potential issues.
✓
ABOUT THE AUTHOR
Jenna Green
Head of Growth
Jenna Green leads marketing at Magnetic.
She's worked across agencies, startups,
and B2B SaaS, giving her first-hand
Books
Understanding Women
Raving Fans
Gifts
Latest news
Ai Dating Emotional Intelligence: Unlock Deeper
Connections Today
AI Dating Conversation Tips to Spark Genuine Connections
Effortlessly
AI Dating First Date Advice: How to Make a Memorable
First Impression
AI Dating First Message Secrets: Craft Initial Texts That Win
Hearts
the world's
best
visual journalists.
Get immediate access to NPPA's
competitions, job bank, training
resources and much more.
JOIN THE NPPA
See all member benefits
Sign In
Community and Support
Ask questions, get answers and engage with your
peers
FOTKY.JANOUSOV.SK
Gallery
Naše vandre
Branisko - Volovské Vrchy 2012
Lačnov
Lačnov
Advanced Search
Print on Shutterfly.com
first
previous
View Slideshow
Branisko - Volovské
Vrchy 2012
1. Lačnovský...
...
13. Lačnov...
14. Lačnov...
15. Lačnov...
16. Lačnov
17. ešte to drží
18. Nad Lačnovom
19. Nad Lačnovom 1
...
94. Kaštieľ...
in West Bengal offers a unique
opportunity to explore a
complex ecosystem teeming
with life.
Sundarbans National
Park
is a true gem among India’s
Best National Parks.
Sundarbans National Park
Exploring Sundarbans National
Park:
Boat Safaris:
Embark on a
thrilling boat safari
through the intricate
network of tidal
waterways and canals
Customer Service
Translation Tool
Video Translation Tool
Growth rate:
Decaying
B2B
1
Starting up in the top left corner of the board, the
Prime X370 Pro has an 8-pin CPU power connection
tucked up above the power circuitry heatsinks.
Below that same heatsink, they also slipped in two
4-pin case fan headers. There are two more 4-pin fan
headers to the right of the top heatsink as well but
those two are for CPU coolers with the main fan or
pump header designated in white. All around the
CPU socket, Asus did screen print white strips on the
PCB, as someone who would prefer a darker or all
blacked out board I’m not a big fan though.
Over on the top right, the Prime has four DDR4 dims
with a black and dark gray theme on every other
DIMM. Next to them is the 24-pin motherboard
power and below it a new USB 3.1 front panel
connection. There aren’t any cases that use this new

# [YOUR OBJECTIVE]
Turn all the lines above into a Markdown table with the columns Row and Text, numbering each line in order and skipping any blank ones.

# [PROBLEM SOLUTION]
| Row | Text |
|---|---|
| 1 | potential issues. |
| 2 | ✓ |
| 3 | ABOUT THE AUTHOR |
| 4 | Jenna Green |
| 5 | Head of Growth |
| 6 | Jenna Green leads marketing at Magnetic. |
| 7 | She's worked across agencies, startups, |
| 8 | and B2B SaaS, giving her first-hand |
| 9 | Books |
| 10 | Understanding Women |
| 11 | Raving Fans |
| 12 | Gifts |
| 13 | Latest news |
| 14 | Ai Dating Emotional Intelligence: Unlock Deeper |
| 15 | Connections Today |
| 16 | AI Dating Conversation Tips to Spark Genuine Connections |
| 17 | Effortlessly |
| 18 | AI Dating First Date Advice: How to Make a Memorable |
| 19 | First Impression |
| 20 | AI Dating First Message Secrets: Craft Initial Texts That Win |
| 21 | Hearts |
| 22 | the world's |
| 23 | best |
| 24 | visual journalists. |
| 25 | Get immediate access to NPPA's |
| 26 | competitions, job bank, training |
| 27 | resources and much more. |
| 28 | JOIN THE NPPA |
| 29 | See all member benefits |
| 30 | Sign In |
| 31 | Community and Support |
| 32 | Ask questions, get answers and engage with your |
| 33 | peers |
| 34 | FOTKY.JANOUSOV.SK |
| 35 | Gallery |
| 36 | Naše vandre |
| 37 | Branisko - Volovské Vrchy 2012 |
| 38 | Lačnov |
| 39 | Lačnov |
| 40 | Advanced Search |
| 41 | Print on Shutterfly.com |
| 42 | first |
| 43 | previous |
| 44 | View Slideshow |
| 45 | Branisko - Volovské |
| 46 | Vrchy 2012 |
| 47 | 1. Lačnovský... |
| 48 | ... |
| 49 | 13. Lačnov... |
| 50 | 14. Lačnov... |
| 51 | 15. Lačnov... |
| 52 | 16. Lačnov |
| 53 | 17. ešte to drží |
| 54 | 18. Nad Lačnovom |
| 55 | 19. Nad Lačnovom 1 |
| 56 | ... |
| 57 | 94. Kaštieľ... |
| 58 | in West Bengal offers a unique |
| 59 | opportunity to explore a |
| 60 | complex ecosystem teeming |
| 61 | with life. |
| 62 | Sundarbans National |
| 63 | Park |
| 64 | is a true gem among India’s |
| 65 | Best National Parks. |
| 66 | Sundarbans National Park |
| 67 | Exploring Sundarbans National |
| 68 | Park: |
| 69 | Boat Safaris: |
| 70 | Embark on a |
| 71 | thrilling boat safari |
| 72 | through the intricate |
| 73 | network of tidal |
| 74 | waterways and canals |
| 75 | Customer Service |
| 76 | Translation Tool |
| 77 | Video Translation Tool |
| 78 | Growth rate: |
| 79 | Decaying |
| 80 | B2B |
| 81 | 1 |
| 82 | Starting up in the top left corner of the board, the |
| 83 | Prime X370 Pro has an 8-pin CPU power connection |
| 84 | tucked up above the power circuitry heatsinks. |
| 85 | Below that same heatsink, they also slipped in two |
| 86 | 4-pin case fan headers. There are two more 4-pin fan |
| 87 | headers to the right of the top heatsink as well but |
| 88 | those two are for CPU coolers with the main fan or |
| 89 | pump header designated in white. All around the |
| 90 | CPU socket, Asus did screen print white strips on the |
| 91 | PCB, as someone who would prefer a darker or all |
| 92 | blacked out board I’m not a big fan though. |
| 93 | Over on the top right, the Prime has four DDR4 dims |
| 94 | with a black and dark gray theme on every other |
| 95 | DIMM. Next to them is the 24-pin motherboard |
| 96 | power and below it a new USB 3.1 front panel |
| 97 | connection. There aren’t any cases that use this new |